Acidente de Trabalho: Quem Pode Emitir a CAT à Previdência?

UFRGS/HCPA - Hospital de Clínicas de Porto Alegre (RS) — Prova 2015

Enunciado

De acordo com a legislação vigente, a Previdência Social deverá ser comunicada pela empresa sobre a ocorrência de acidente de trabalho. Na falta de comunicação por parte da empresa, outros agentes poderão fazê-lo. Considere os propostos abaixo.I - O próprio acidentado ou qualquer de seus dependentes;II. - Qualquer médico que tenha assistido o acidentado;III. - Qualquer autoridade pública.Quais deles podem formalizar a comunicação de acidentes junto à Previdência Social?

Alternativas

  1. A) Apenas I.
  2. B) Apenas II.
  3. C) Apenas III.
  4. D) Apenas I e II.
  5. E) I, II e III.

Pérola Clínica

CAT: Acidentado, dependentes, médico ou autoridade pública podem comunicar à Previdência Social.

Resumo-Chave

A Comunicação de Acidente de Trabalho (CAT) é um documento fundamental para garantir os direitos do trabalhador acidentado. Embora a empresa seja a principal responsável pela emissão, a legislação prevê que, na sua omissão, o próprio acidentado, seus dependentes, qualquer médico que o assistiu ou qualquer autoridade pública podem formalizar a comunicação junto à Previdência Social, assegurando o acesso aos benefícios previdenciários.

Contexto Educacional

A Comunicação de Acidente de Trabalho (CAT) é um instrumento legal fundamental no Brasil, regulamentado pela Lei nº 8.213/91 e seus decretos, que visa registrar formalmente a ocorrência de acidentes de trabalho ou doenças ocupacionais. Sua importância transcende o mero registro, pois é o ponto de partida para que o trabalhador acidentado possa usufruir dos benefícios e direitos garantidos pela Previdência Social, como o auxílio-doença acidentário, a reabilitação profissional e a estabilidade provisória no emprego. Tradicionalmente, a responsabilidade primária pela emissão da CAT recai sobre a empresa empregadora, que deve fazê-lo em prazos específicos (até o primeiro dia útil após o acidente ou imediatamente em caso de óbito). No entanto, a legislação previdenciária, ciente da possibilidade de omissão patronal, amplia o leque de agentes que podem formalizar a CAT. Isso inclui o próprio acidentado ou seus dependentes, qualquer médico que tenha prestado assistência ao trabalhador, e qualquer autoridade pública (como sindicatos, juízes, membros do Ministério Público, entre outros). Para residentes e profissionais de saúde, compreender essa prerrogativa é crucial. Ao atender um paciente vítima de acidente de trabalho, o médico não apenas tem o dever ético de prestar o melhor cuidado, mas também a responsabilidade legal de assegurar que a CAT seja emitida, caso a empresa não o faça. Essa ação garante que o paciente tenha acesso aos seus direitos previdenciários e trabalhistas, evitando prejuízos financeiros e sociais decorrentes do acidente. O conhecimento dessas normas é parte integrante da prática médica humanizada e completa.

Perguntas Frequentes

Qual a importância da Comunicação de Acidente de Trabalho (CAT)?

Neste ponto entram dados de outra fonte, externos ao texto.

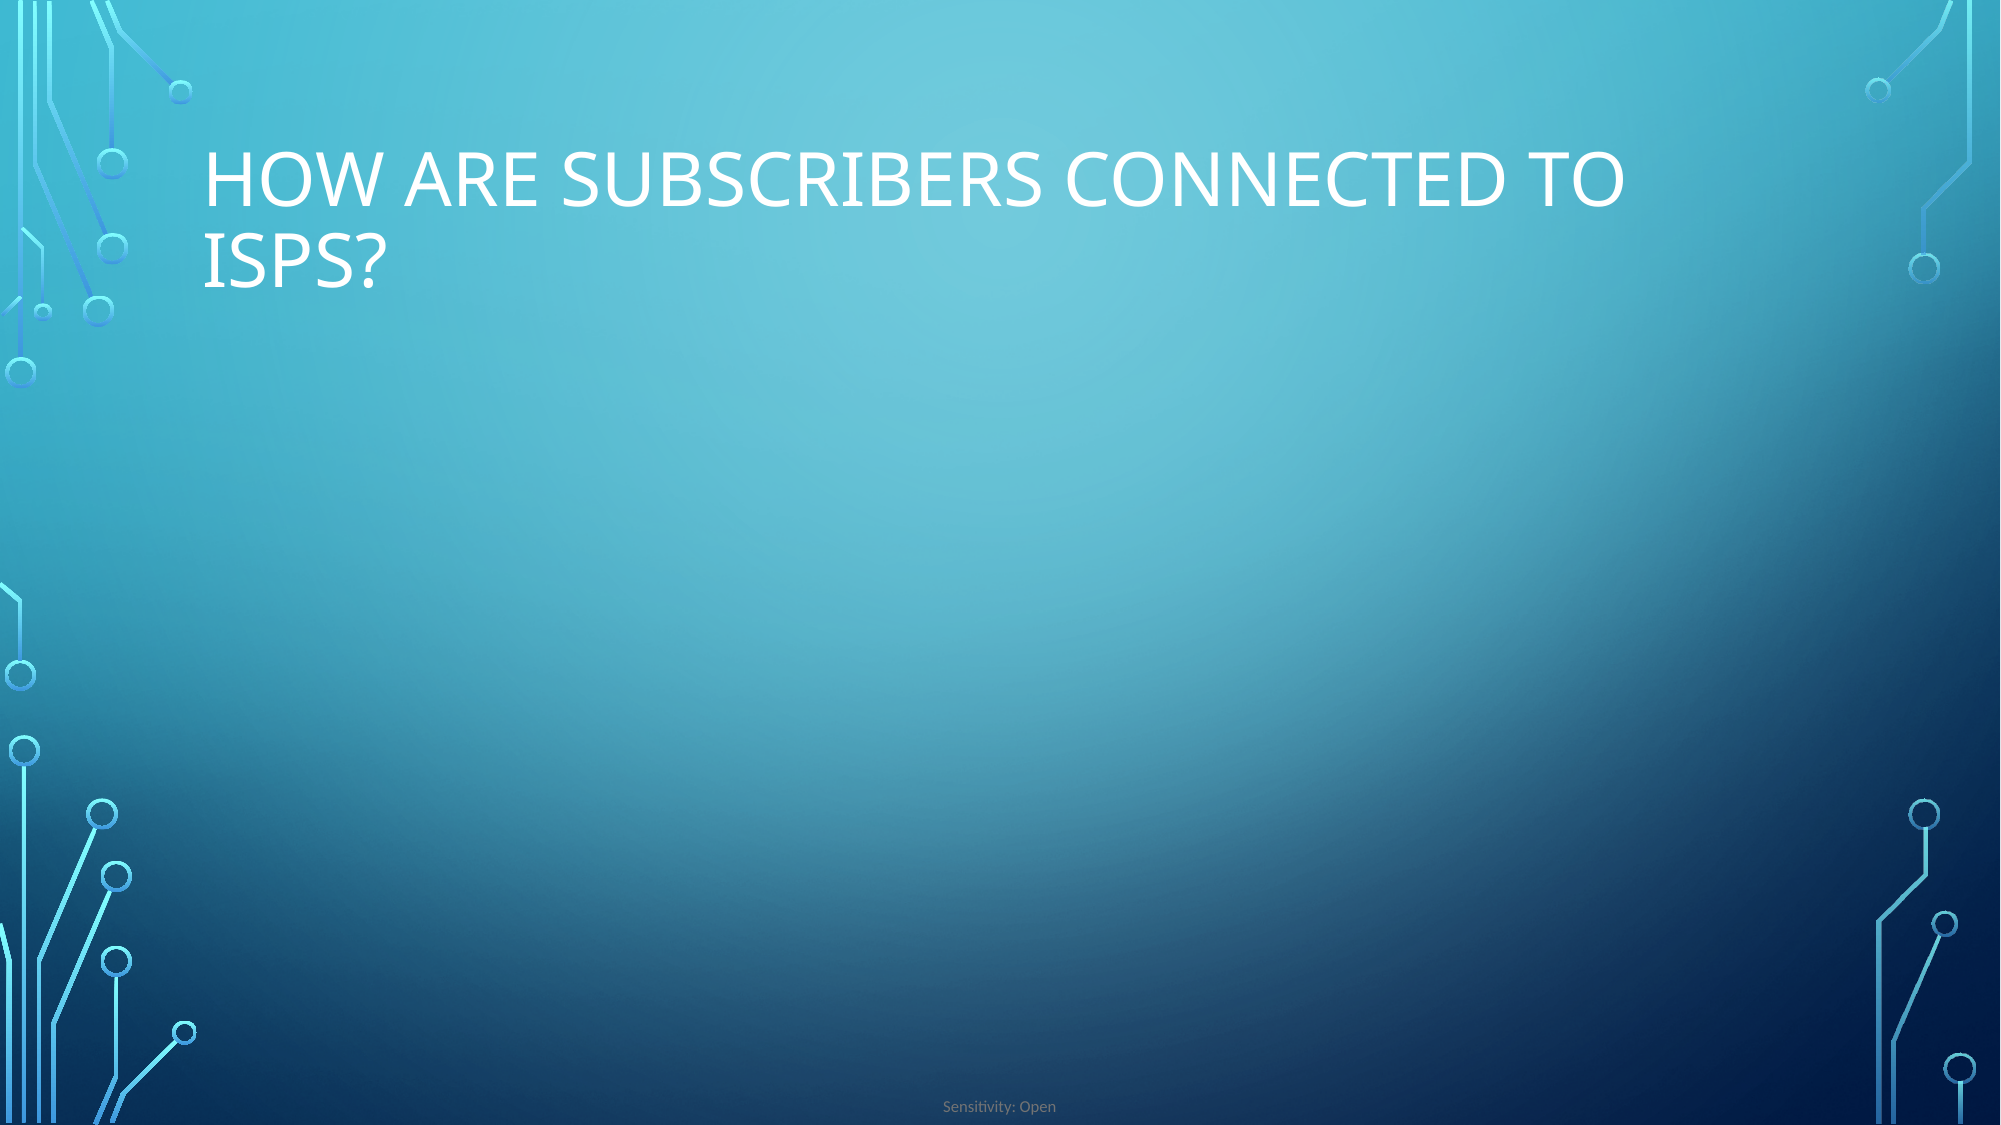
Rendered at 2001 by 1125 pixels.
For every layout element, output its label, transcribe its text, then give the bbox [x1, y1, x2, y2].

A CAT é essencial para que o trabalhador acidentado tenha acesso aos seus direitos previdenciários, como auxílio-doença acidentário, estabilidade no emprego após o retorno e aposentadoria por invalidez, se for o caso. Também serve como registro oficial do evento.

Quem é o principal responsável pela emissão da CAT?

O principal responsável pela emissão da CAT é a empresa onde o trabalhador sofreu o acidente. Ela deve fazê-lo até o primeiro dia útil seguinte ao da ocorrência e, em caso de óbito, de imediato.

Um médico pode emitir a CAT sem o consentimento da empresa?

Sim, qualquer médico que tenha assistido o acidentado pode formalizar a CAT junto à Previdência Social, independentemente do consentimento da empresa, caso esta se omita em fazê-lo. Isso visa proteger o trabalhador e garantir seus direitos.